John Dillard Bellamy Jr. was born on March 24, 1854, the 6th child of John and Eliza Bellamy, in the former residence of Governor Benjamin Smith, corner of 2nd and Dock Streets. In his Memoirs of an Octogenarian, he speaks proudly of his distinction as the 7th generation to be named "John Bellamy." He started school at age six and remembers going to the stocks during recess to watch the criminals being whipped, and also to the old Slave Market in Wilmington at Front and Market Streets where "slaves were sold like livestock." He remembers, too, the Yellow Fever epidemic in 1862 and watching from his home on Market Street wagonloads of corpses go by to Oakdale Cemetery. |
John was in his 11th year when Fort Fisher fell and President Lincoln was assassinated. He says his father had already toughened him for war by making him and his younger brother George go barefoot during the winters so that when time came for them to go to Virginia, they would be able to stand the exposure of the battle fields.Voted Best Orator in high school and rising to the rank of Captain at Cape Fear Academy, John Jr. then entered Davidson College as a sophomore in 1871 where his mother was "hoping and expecting she would make a Presbyterian clergyman out of me."Despite his mother's disappointment, John decided to study law at the University of Virginia. He says nearly all of the universities of the Southern states were closed at that time. "Even my sisters had to economize and wear one less dress in order to save money [for my education.]" John was graduated at Charlottesville in 1874, receiving diplomas in the Schools of German, Medical Jurisprudence, History and Literature, and Junior Law, and a year later his Bachelor of Law degree. That summer, he became a friend and tutor to "Tommy" Woodrow Wilson -- future President of Princeton University, Governor of New Jersey, and 28th President of the United States.
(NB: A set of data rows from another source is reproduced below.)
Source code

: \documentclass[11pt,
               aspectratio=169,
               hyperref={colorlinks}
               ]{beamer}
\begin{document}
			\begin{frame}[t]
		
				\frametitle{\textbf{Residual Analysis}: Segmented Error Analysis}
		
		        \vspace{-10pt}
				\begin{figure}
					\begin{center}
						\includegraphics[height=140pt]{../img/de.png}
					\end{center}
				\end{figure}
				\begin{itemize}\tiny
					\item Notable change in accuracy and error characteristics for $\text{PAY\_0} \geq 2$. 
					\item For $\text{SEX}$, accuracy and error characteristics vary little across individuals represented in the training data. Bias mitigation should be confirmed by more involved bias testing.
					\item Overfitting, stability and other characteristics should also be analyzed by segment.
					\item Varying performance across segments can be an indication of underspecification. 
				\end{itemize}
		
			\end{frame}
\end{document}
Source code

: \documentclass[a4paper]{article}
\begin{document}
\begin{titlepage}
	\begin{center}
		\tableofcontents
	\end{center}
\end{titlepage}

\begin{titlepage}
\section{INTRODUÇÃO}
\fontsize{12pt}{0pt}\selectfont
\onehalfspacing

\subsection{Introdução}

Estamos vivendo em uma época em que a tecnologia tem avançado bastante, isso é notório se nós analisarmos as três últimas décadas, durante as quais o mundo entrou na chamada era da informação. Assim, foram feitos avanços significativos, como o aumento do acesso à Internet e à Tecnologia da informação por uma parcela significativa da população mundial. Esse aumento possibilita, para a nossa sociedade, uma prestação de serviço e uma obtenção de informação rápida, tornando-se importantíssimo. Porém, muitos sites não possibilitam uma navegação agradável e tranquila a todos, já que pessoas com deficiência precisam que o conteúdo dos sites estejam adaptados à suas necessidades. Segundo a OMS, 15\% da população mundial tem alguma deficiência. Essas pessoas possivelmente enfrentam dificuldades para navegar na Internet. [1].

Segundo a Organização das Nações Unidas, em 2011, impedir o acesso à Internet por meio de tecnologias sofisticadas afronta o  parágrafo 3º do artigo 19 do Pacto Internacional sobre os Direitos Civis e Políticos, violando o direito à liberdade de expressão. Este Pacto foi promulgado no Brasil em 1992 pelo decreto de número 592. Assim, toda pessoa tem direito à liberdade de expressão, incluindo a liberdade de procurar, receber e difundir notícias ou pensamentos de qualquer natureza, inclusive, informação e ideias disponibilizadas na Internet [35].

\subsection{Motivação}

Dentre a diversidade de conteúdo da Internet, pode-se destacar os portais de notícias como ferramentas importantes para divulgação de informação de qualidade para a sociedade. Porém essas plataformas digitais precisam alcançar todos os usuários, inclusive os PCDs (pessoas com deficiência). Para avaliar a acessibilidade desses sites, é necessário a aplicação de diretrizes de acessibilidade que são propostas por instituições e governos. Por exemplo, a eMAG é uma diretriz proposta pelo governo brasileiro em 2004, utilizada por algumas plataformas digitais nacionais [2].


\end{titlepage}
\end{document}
During his career as a distinguished lawyer, businessman and politician, John served as the attorney for the City of Wilmington, the attorney for Brunswick County, president of the New Hanover Bar Association, and North Carolina State Senator from 1891-1892.In the late 1890s, Wilmington entered a turbulent political era during which Democrats, including John Jr., strategized to regain power from the city's Republican and black officeholders. In the election of 1898, John won his Congressional race and Democrats forcefully installed a new city government in what is often noted today as the only coup d'etat in US history. In 1990, Congressman Bellamy canvassed the state advocating a constitutional amendment known as the Grandfather Clause that effectively disenfranchised black voters. |
Believing that life in Wilmington had been returned to "a reign of justice and peace," John and his wife Emma M. Hargrove, daughter of Colonel John Hargrove, of Granville County, NC, with their children Eliza, William, Emmett, Mary and Marguerite, acquired (and upgraded to an exuberant Queen Ann style) their home on 6th and Market Streets, within a few doors of his mother, sisters and brother Robert.